Pero cuando escucharon esta canción conmovedora, sus mentes no pudieron evitar vagar. Pensaron en los lindos rostros sonrientes de las personas de sus recuerdos, como si estuvieran justo frente a ellos.
Cuando Na Mu Cuo terminó de cantar su canción de amor, todavía no podía reprimir la emoción y la alegría en su corazón. Saltó a un río para lavarse y se cambió de ropa, vistiéndose para verla.
Este fue un día importante para él y para ella, no quería fumarla con el olor a sudor en su cuerpo.
"¡Su Alteza!"
Na Mu Cuo abrió la cortina y entró con grandes pasos. Todas las doncellas dentro de la tienda se inclinaron cuando lo saludaron.
Pero él los ignoró a todos. Cuando entró, sus ojos se posaron en Chen Ning, sentado en el tocador y de espaldas a él.
“¡Todos ustedes pueden irse!” Agitó su mano. Las sirvientas se fueron inmediatamente y ninguna de ellas emitió sonido alguno.
Solo quedaban él y ella a la izquierda en la tienda y, sin ninguna persona antiestética, se quedó muy callado.

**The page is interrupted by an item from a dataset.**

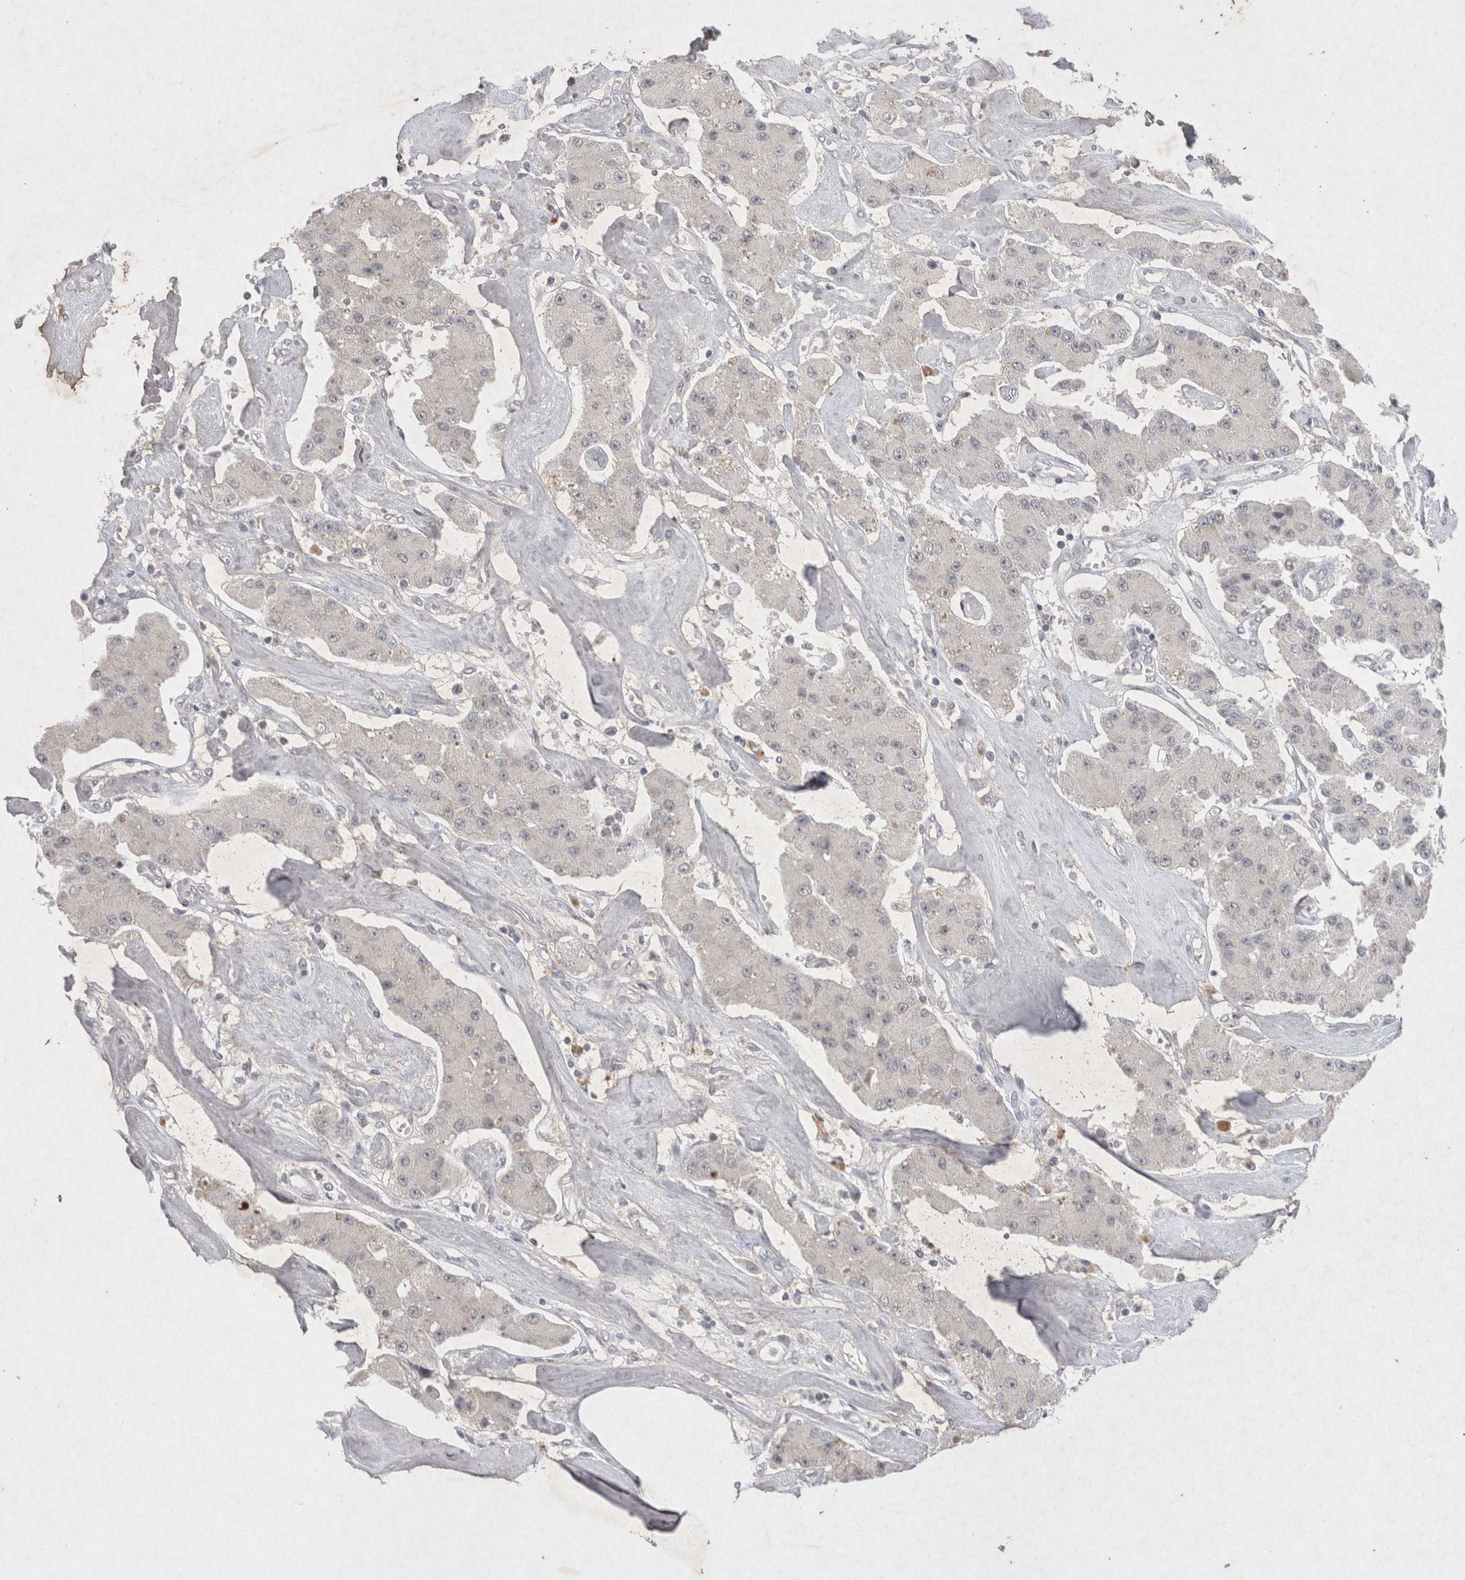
{"staining": {"intensity": "negative", "quantity": "none", "location": "none"}, "tissue": "carcinoid", "cell_type": "Tumor cells", "image_type": "cancer", "snomed": [{"axis": "morphology", "description": "Carcinoid, malignant, NOS"}, {"axis": "topography", "description": "Pancreas"}], "caption": "DAB (3,3'-diaminobenzidine) immunohistochemical staining of malignant carcinoid reveals no significant expression in tumor cells. (IHC, brightfield microscopy, high magnification).", "gene": "LYVE1", "patient": {"sex": "male", "age": 41}}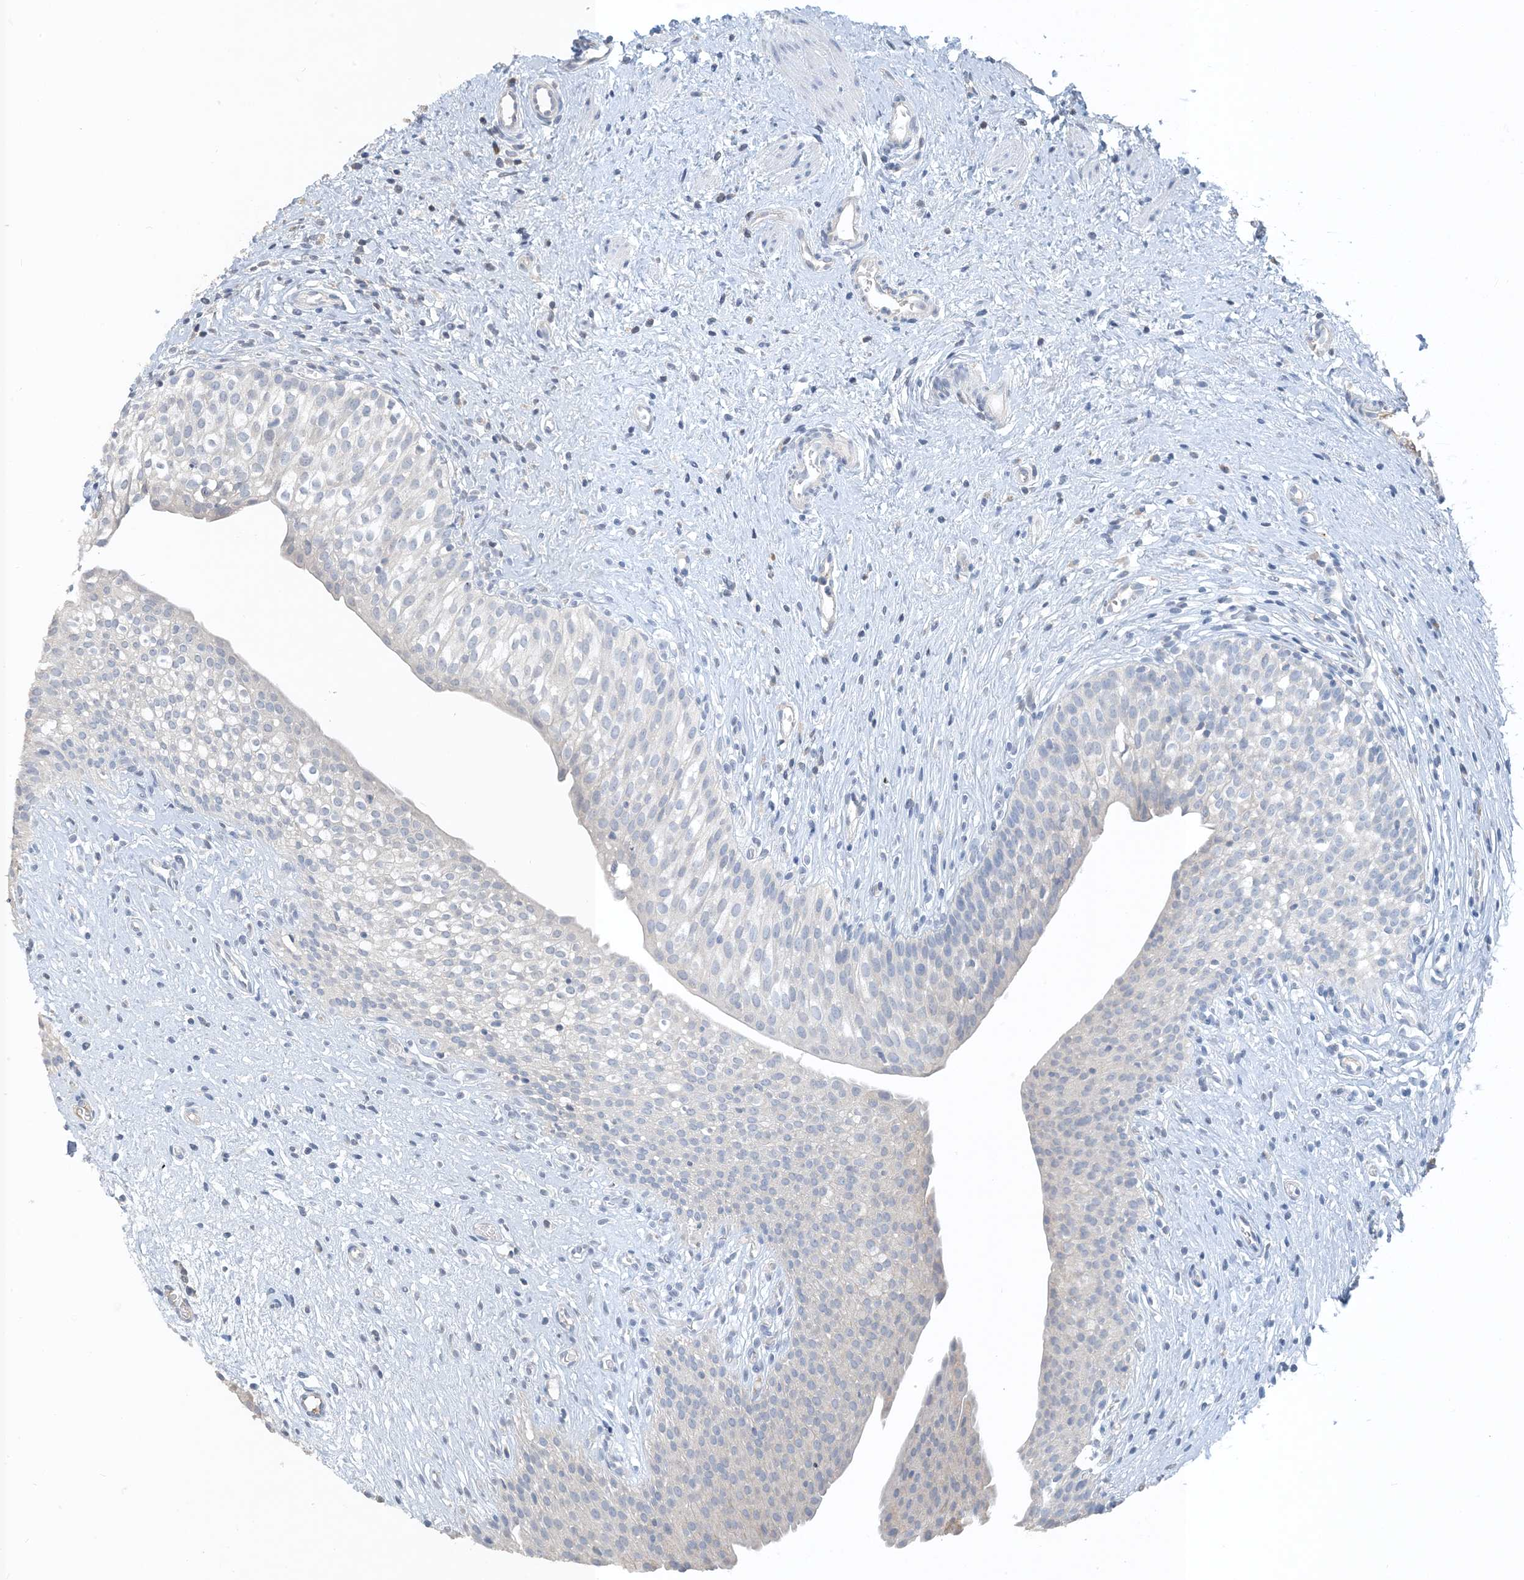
{"staining": {"intensity": "weak", "quantity": "<25%", "location": "cytoplasmic/membranous"}, "tissue": "urinary bladder", "cell_type": "Urothelial cells", "image_type": "normal", "snomed": [{"axis": "morphology", "description": "Normal tissue, NOS"}, {"axis": "topography", "description": "Urinary bladder"}], "caption": "There is no significant staining in urothelial cells of urinary bladder. (IHC, brightfield microscopy, high magnification).", "gene": "CTRL", "patient": {"sex": "male", "age": 1}}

Na Mu Cuo pudo escuchar los ansiosos latidos de su corazón.
"¡Ah Ning!", Gritó. Había un ligero temblor en su voz porque estaba muy emocionado.
"Na Mu Cuo, te he estado esperando".
Chen Ning se volvió lentamente y se levantó, revelando una dulce sonrisa.
Había más de diez velas en el diez y la luz brillaba en su cara de jade. Sus cejas se enroscaron y su sonrisa estaba llena.
Na Mu Cuo la miró aturdida, casi no se atrevía a creerle a sus oídos.
"¿Tú … me estabas esperando?" De repente se llenó de arrepentimiento. Si él supiera que ella lo estaba esperando, él habría entrado directamente. ¡No había necesidad de lavarse y perder todo ese tiempo!
Así es, estaba esperando a que vinieras a despedirte personalmente. Na Mu Cuo, quiero irme ”, dijo con una leve sonrisa.
La sangre ardiente dentro de Na Mu Cuo de repente se convirtió en hielo.